— by Mitchell Clark, B. Comm.
There is a real sense of inevitability in the car business that bankruptcy reorganization is going to happen at GM and maybe Chrysler. You know the writing is on the wall when you have both the U.S. and Canadian governments now saying to consumers that GM and Chrysler new car warrantees will be guaranteed. I think it’s only a matter of time.
It is ironic that, just at a time when Detroit is coming out with some really interesting new vehicles, the industry is in such turmoil. Domestic cars are now much more competitive with overseas producers and they’re built way better than even just a few years ago. But, the triple whammy of high oil prices, the credit crunch and now the recession is just too strong a headwind to get through. The writing is on the wall.
It’s interesting to note that Germany’s cabinet just approved an increase to the funds dedicated to their vehicle scrappage subsidy. Germany now has a $6.6-billion incentive program to get people to trade in their older vehicles for new greener models.

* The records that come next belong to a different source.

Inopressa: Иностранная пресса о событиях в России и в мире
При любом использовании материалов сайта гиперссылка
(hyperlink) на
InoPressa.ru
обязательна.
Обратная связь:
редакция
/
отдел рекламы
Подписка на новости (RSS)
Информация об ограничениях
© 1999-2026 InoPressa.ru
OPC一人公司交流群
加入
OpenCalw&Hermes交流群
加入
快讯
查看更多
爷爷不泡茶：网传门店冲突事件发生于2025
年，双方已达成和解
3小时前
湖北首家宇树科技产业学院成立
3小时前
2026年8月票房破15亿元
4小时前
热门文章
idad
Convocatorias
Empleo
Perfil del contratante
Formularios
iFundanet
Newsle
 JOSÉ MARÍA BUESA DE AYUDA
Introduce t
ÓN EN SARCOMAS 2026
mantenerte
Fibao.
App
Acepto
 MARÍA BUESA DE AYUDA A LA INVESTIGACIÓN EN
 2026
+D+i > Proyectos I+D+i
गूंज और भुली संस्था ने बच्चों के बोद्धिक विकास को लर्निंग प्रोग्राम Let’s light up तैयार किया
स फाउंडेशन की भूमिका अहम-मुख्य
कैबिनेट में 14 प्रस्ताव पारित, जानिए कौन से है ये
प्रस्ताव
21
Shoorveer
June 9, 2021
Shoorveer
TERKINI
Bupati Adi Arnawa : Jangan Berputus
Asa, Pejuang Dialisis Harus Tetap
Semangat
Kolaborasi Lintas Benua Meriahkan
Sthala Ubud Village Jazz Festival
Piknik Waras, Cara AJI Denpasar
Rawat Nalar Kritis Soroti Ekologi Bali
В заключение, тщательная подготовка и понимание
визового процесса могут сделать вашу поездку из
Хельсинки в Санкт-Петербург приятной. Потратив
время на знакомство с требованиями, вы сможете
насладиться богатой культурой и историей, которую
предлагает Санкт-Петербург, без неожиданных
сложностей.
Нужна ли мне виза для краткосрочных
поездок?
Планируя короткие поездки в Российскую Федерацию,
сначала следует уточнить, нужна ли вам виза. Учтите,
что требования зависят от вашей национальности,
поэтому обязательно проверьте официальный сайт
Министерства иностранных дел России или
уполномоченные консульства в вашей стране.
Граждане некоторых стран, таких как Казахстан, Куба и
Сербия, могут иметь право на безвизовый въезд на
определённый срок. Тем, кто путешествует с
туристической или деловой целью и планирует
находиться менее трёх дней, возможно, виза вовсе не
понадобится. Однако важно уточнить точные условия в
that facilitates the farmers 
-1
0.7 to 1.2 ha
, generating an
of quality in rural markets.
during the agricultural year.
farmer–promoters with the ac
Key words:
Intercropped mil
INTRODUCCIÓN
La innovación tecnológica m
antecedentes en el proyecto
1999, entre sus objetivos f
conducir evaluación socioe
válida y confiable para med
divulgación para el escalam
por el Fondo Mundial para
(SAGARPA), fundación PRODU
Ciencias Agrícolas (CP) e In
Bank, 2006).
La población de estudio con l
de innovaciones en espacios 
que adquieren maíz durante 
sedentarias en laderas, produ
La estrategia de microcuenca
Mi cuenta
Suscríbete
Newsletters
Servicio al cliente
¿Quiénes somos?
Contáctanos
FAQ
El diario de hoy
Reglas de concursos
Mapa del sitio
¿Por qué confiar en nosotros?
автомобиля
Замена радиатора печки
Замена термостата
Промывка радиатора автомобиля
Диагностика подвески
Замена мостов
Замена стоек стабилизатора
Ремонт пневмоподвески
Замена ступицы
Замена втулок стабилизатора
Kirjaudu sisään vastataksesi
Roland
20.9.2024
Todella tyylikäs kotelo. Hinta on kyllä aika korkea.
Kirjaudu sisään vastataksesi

This is just the kind of program we need here to get people back into new car showrooms. Cash for clunkers is one of the best ideas around to get the Main Street economy moving again.
Even if you don’t own a car, the automobile industry is so pervasive throughout the economy that you can say what’s good for GM really is good for the rest of the economy. The closest Chrysler dealership to my home just went bankrupt, with all employees losing their jobs. According to local news, the dealership just couldn’t get the day-to-day financing from local banks to keep the business afloat. This doesn’t surprise me one bit. Credit is already tight for business customers, and what bank wants to lend money to a car dealership in a recession with the manufacturer teetering on bankruptcy? It’s a vicious cycle that has to be put to rest this year.
So, if bankruptcy is what it takes, I say let’s get it over with. I wish there could be a massive restructuring without having to go into bankruptcy protection, but I suspect that negotiations with creditors are just too difficult to settle out of court.
As an auto enthusiast, it’s my hope that the bankruptcy option doesn’t stop the flow of innovation from Detroit. American cars are getting better and better, and not just in the reliability department, but in the driving experience. I think the big three have learned that you can’t just manufacture what you want and tell customers to buy it. You have to manufacture what customers tell you they want to purchase, while at the same time being competitive.